Joćo de Macedo Vitorino, Lawyer and Partner at MACEDO VITORINO, shares his viewpoint in the digital magazine ADVOCATUS from ECO on May 10th, regarding "Freedom and Slander," to the recent entry into force of Directive (EU) 2024/1069.

"As much as accusations are beneficial to the Republic, so too are calumnies pernicious. Continuing on this path will increase the Republic's exposure to slander and the risks of losing our freedom."

The recent entry into force of Directive (EU) 2024/1069 of the European Parliament and of the Council of 11 April 2024 on "strategic legal actions against public participation", reminded me of the wise words of Niccolņ Machiavelli on the safeguarding of liberty in the Republic. He said that "to those who are proposed in a city for the guard of their liberty, no more useful and necessary authority can be given than that of being able to indict the citizens before the people, any magistrate or council, whenever they sin anything against the free state." At the same time, he warned that "slander is used more where accusation is used less and where cities are less ordered to receive it." Machiavelli understood that to repress slander, one cannot repress the possibility of accusing, but the opposite: the power to accuse is fundamental to freedom and must not be restricted. Rather, the powers of the magistrates should be ordered so that they could distinguish accusation from calumny and punish the latter. 

The Directive says it aims to "remove obstacles to the proper conduct of civil actions while ensuring protection for natural and legal persons involved in public participation in matters of public interest". Among those targeted by the need for protection are entities with "public participation", namely, journalists and academics, but also political office holders. Among the instigators against whom they deserve special protection are the somewhat mysterious "powerful entities, such as individuals, lobbying groups, large commercial corporations, politicians, and organs of the state." 

The Directive states that "it is important to protect natural and legal persons from abusive court proceedings against public participation". It emphasizes that these proceedings "are not initiated for the purpose of access to justice, but to silence public debate and prevent the investigation and reporting of breaches of Union and national law, usually resorting to harassment and intimidation."

And so, it obliges member states to create special safeguards to make it more difficult to bring proceedings against entities with public participation, namely, that the courts may require the provision of security and the so-called "corrective measures against abusive judicial proceedings against public participation", such as increased court costs and fines.
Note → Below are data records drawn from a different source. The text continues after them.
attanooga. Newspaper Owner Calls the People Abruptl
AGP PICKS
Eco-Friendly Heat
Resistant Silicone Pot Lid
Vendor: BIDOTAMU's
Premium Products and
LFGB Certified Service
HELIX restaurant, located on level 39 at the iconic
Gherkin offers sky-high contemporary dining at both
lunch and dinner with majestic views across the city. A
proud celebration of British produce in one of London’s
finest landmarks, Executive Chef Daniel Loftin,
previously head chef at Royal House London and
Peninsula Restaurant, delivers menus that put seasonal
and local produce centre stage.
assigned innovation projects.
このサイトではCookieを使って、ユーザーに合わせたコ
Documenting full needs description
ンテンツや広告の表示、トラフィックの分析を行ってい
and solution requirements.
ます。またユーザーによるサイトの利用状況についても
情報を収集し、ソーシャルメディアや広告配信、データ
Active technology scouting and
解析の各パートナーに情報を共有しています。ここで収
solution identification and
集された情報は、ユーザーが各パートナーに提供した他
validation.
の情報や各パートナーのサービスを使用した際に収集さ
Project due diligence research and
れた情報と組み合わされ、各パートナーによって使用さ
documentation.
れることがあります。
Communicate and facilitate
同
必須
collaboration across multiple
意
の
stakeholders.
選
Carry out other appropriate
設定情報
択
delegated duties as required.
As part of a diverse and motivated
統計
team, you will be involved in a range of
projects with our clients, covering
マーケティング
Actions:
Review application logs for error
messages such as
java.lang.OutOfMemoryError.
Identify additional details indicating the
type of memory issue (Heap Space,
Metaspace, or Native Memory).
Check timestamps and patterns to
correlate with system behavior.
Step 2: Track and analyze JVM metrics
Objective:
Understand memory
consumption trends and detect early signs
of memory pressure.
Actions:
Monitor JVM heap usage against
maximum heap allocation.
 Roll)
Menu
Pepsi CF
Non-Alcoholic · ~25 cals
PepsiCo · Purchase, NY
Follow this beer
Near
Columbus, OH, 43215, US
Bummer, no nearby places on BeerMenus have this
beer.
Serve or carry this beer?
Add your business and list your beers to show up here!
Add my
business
Confronting Machiavelli with the purposes of this Directive (EU) 2024/1069, the clash between Machiavelli's warning and what the Directive imposes on the Member States of the European Union becomes clear. It is therefore necessary to ask, politically, whether we are not encouraging slander by making it more difficult to prosecute entities with public participation; whether the European institutions are not reacting hotly in the face of recent circumstances; and whether it is legitimate for politicians to include themselves as beneficiaries of these measures.

From a legal point of view, we must ask whether there are not already sufficient means, at least in our legal system, to react against so-called abusive actions. In Portuguese civil procedure, in addition to the possibility of preliminary dismissal, naturally limited by the adversarial principle, there is the institution of bad faith litigation, which allows the court to impose fines of its motion on those who make improper use of the right of action. In criminal proceedings, it is up to the Public Prosecutor's Office, even in crimes that depend on private prosecution, to accuse or not to accuse; Which, things being done well, can only happen when there is enough evidence to bring the defendant to trial.

It is also left to the constitutionalists to ask whether, by making it difficult for some and not others, to access the courts for reasons that are difficult to objectify, we are not calling into question Article 20 of the Constitution of the Portuguese Republic, which establishes for everyone the right to access the law and to effective judicial protection, which means that everyone is granted the right to access the courts. 

Above all, since freedom and equality are at stake, it is up to all of us to reflect on whether we want to pursue this path of restricting access to the courts to present our claims. And if, since the means already exist, we should not rather be more demanding of our judicial magistrates in sanctioning abusive actions, in "punishing slander" as Machiavelli would say, instead of creating restrictions on access to the courts for a few and only for the benefit of a few. For my part, I can only intuit that continuing this path will increase the Republic's exposure to slander and the risks of losing our freedom.